5月号の書は「柳に風」です
風に身を任せてさらりと受け流そう
柳の木は、そのさわやかな緑色の葉が見た目に涼やかで、枝ぶりも風情がたっぷり。川辺などで風に身を任せるかのように揺れるさまは、ノンシャランとした魅力があります。大正ロマンを象徴する画家・竹久夢二は、柳の下にたたずむ女性の絵を何枚か描いています。たおやかで抒情的な柳の姿は、夢二の世界観にぴったりですね。
柳にまつわることわざに、「柳に風」があります。柳が風に身を任せて揺れるように、逆らわずにさらりと物事を受け流す、という意味です。

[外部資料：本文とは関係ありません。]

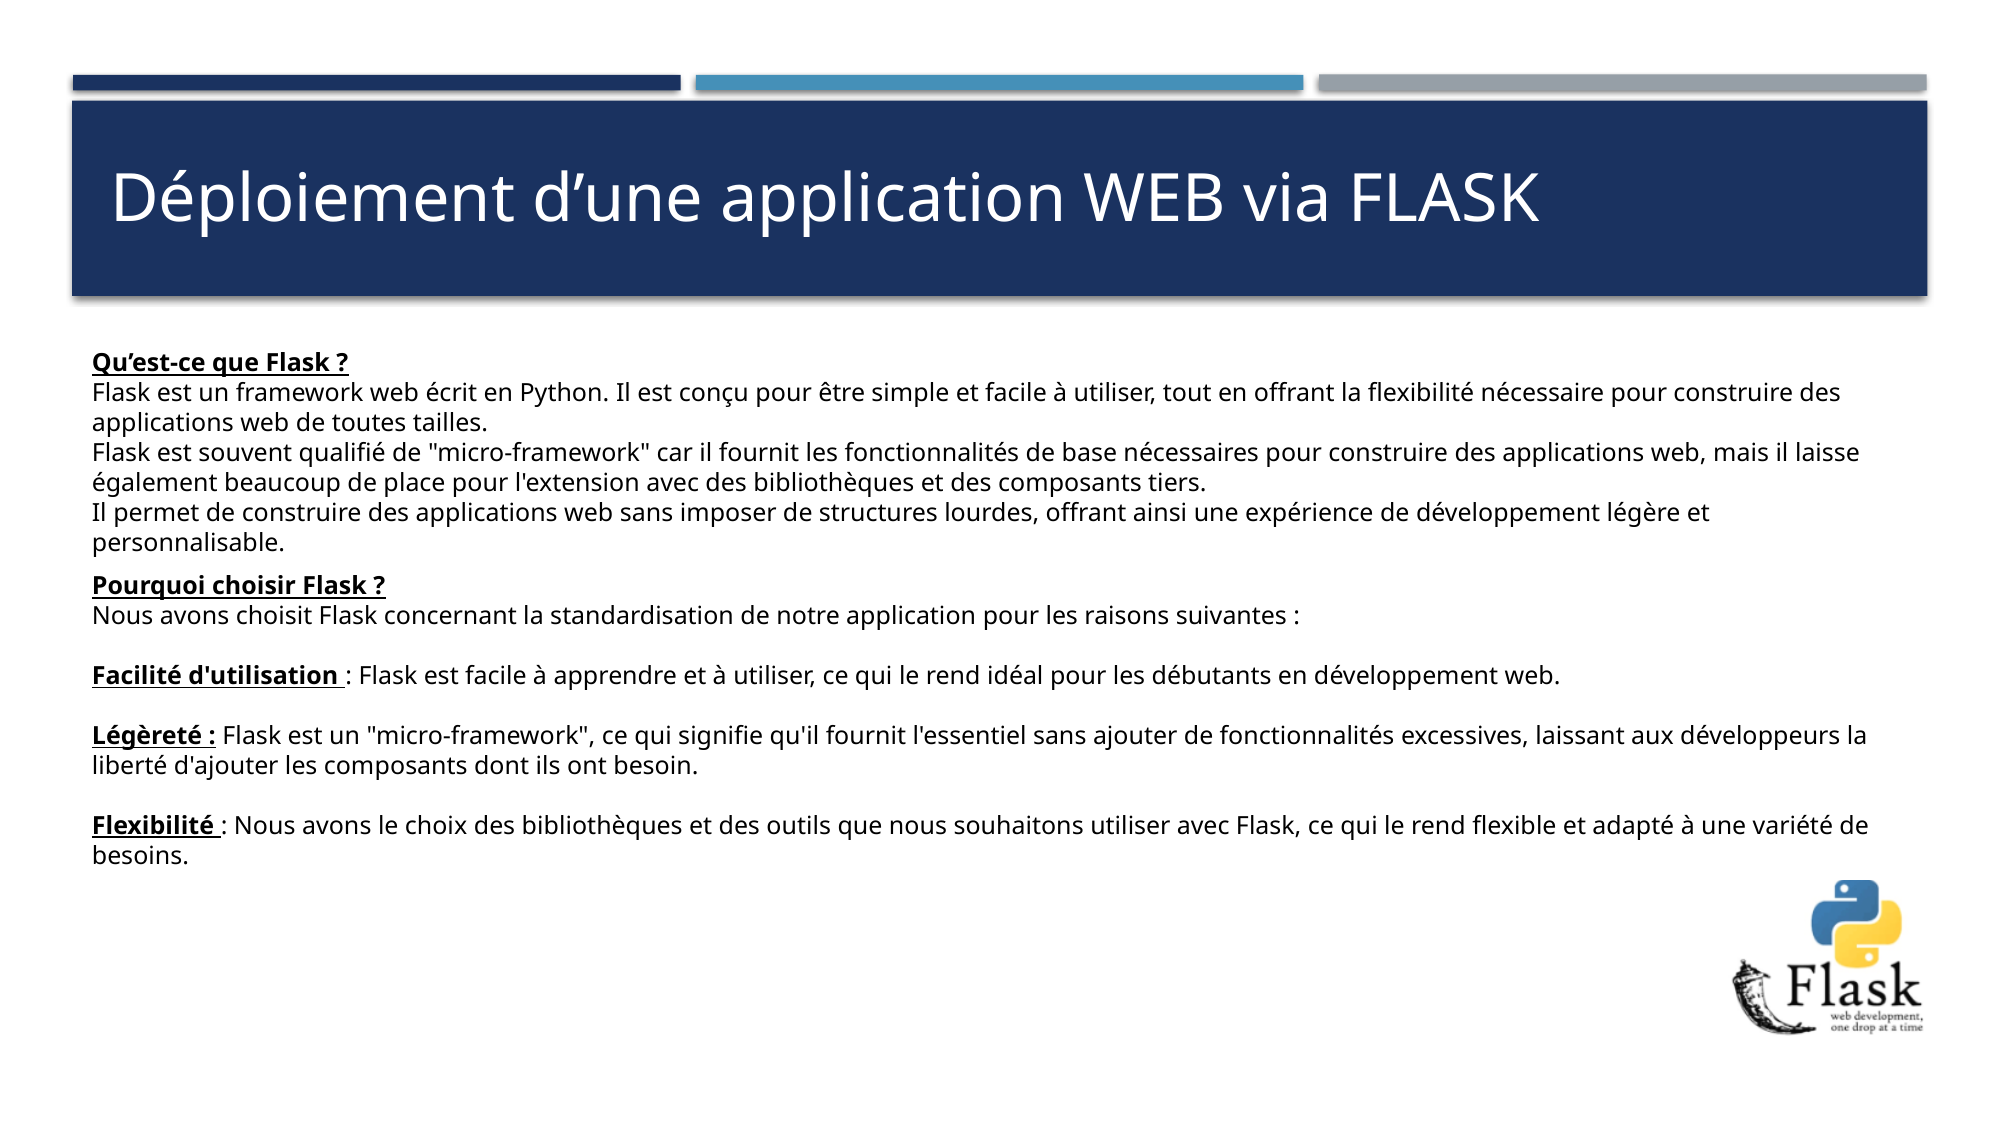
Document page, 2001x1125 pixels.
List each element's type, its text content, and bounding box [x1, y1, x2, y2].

picture [1700, 880, 1959, 1060]
text_box Pourquoi choisir Flask ? Nous avons choisit Flask concernant la standardisation de notre application pour les raisons suivantes : Facilité d'utilisation : Flask est facile à apprendre et à utiliser, ce qui le rend idéal pour les débutants en développement web. Légèreté : Flask est un "micro-framework", ce qui signifie qu'il fournit l'essentiel sans ajouter de fonctionnalités excessives, laissant aux développeurs la liberté d'ajouter les composants dont ils ont besoin. Flexibilité : Nous avons le choix des bibliothèques et des outils que nous souhaitons utiliser avec Flask, ce qui le rend flexible et adapté à une variété de besoins. [77, 562, 1921, 937]
text_box Déploiement d’une application WEB via FLASK [95, 147, 1792, 242]
text_box Qu’est-ce que Flask ? Flask est un framework web écrit en Python. Il est conçu pour être simple et facile à utiliser, tout en offrant la flexibilité nécessaire pour construire des applications web de toutes tailles. Flask est souvent qualifié de "micro-framework" car il fournit les fonctionnalités de base nécessaires pour construire des applications web, mais il laisse également beaucoup de place pour l'extension avec des bibliothèques et des composants tiers. Il permet de construire des applications web sans imposer de structures lourdes, offrant ainsi une expérience de développement légère et personnalisable. [77, 339, 1921, 562]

柳は無駄に抵抗しないから、かえって折れにくいという意味も込められているようです。
人から悪口や嫌みを言われたり、いじわるをされたりしても、何事もなかったかのようにやり過ごす。それが「柳に風」です。難しいけれど、冷静に気持ちをコントロールして、さらに微笑むことができたら、そんな自分に誇りが持てるし、心の平安も得られるでしょう。
あなたの反応が「暖簾に腕押し」ならば、相手もそのうち嫌みやいじわるをしなくなるでしょう。それに清らかなやさしい心で「柳に風」と受け流したら、「念返し」で悪い念は相手に戻っていきます。
対抗して悪口を言い返したり、いじわるをやり返したりすると、相手と同じレベルまで落ちてしまいます。そういう念を持っていると口角も下がって人相が悪くなりかねません。自分のほうが醜い顔、醜い心にならないようにしましょう。
「柳に風」は、たおやかで優雅な人間になるための、大事なたしなみです。ぜひみなさんも、実践なさってください。